Because I know this about me, it is increasingly important for me to gather the right people around me and ensure they know how to be great leaders also. I am acutely aware that we are all in this together, and the company is only as good as its people. My second in charge, Mathew, is brilliant at rallying the troops and overseeing the hundreds of people we have to engage each week to produce our work. I trust him completely, although one thing that used to bug me, is that he has a really relaxed personality. It would irritate me when he would send emails to our team in an informal tone. But you know what? I’ve learned that his methodology works.
Knowing myself—in addition to the multitude of personalities other people have—it would be wrong of me to ever assume a one-size-fits-all approach to leadership.
It would be a mistake, for example, to approach a softly spoken meek person in a bombastic manner and hope they respond well, when evidence and experience suggests they won’t. Rather, my attempt to communicate with them would be centred around making them feel comfortable. It’s not about changing my communication style, but tweaking it slightly to get the results I desire. I have had to learn (through trial and error) to pick my audience.
The reason I think I am able to do this goes back to my comment at the beginning of this article regarding detachment. I am not particularly attached to whether or not someone likes me on a personal level. Most of my closest friendships and commercial allies have come from the organic alignment of personalities that mesh well together.

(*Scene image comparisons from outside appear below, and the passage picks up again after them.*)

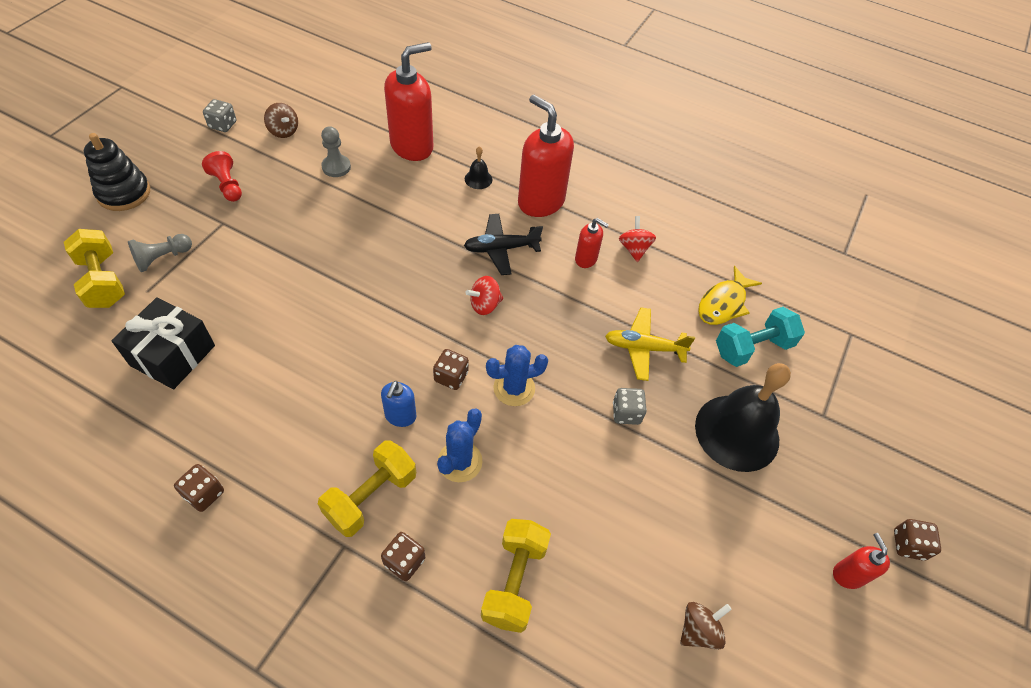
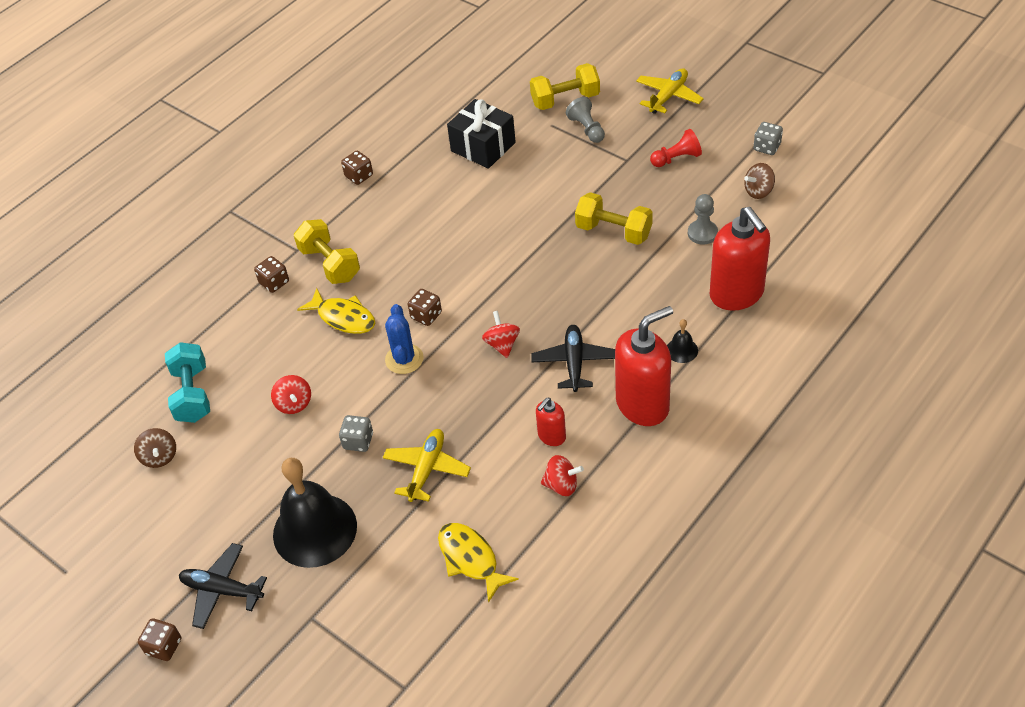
camera: 110 degrees right, 5 degrees down
(124, 193) = (668, 96): black stacking toy -> yellow plane
(400, 416) = (395, 281): blue soap dispenser -> none
(459, 461) = (343, 317): blue cactus -> yellow fish
(514, 581) = (237, 345): yellow dumbbell -> yellow dumbbell (613, 231)
(591, 488) = (294, 404): none -> red spinning top
(752, 347) = (407, 572): turquoise dumbbell -> turquoise dumbbell (192, 394)
(830, 504) = (222, 590): none -> black plane
(848, 574) = (158, 582): red soap dispenser -> none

If I am with a personality that doesn’t quite work well with mine, there is no reason that we can’t aim for a mutually beneficial outcome. I think I would struggle more with this however, if my attachment was less about the outcome and more about personal dynamics. If I am hoping this person really likes me, then my communication with them would likely alter. Part of my job is to leave certain things at the door, which enables any business negotiation to become about strategy and outcome.
I rarely get hurt feelings when I act in this ‘detached’ manner, but I do become frustrated when engaging with certain personality types; as we all do. However, my aim is on achieving proactive outcomes rather than having my own personal feelings bolstered or my ego stoked.
Having understood this concept, I really only care about one thing when communicating: if the interaction gets the desired results. If I go in for a negotiation and the people think I am lovely but don’t sign the deal, I didn’t achieve what I went there for.
When it comes to leading different personalities, I have realised that you don’t have to speak as I do, find what I find funny or even be the sort of person I would want to hang out with; I just want to know that we are in this together.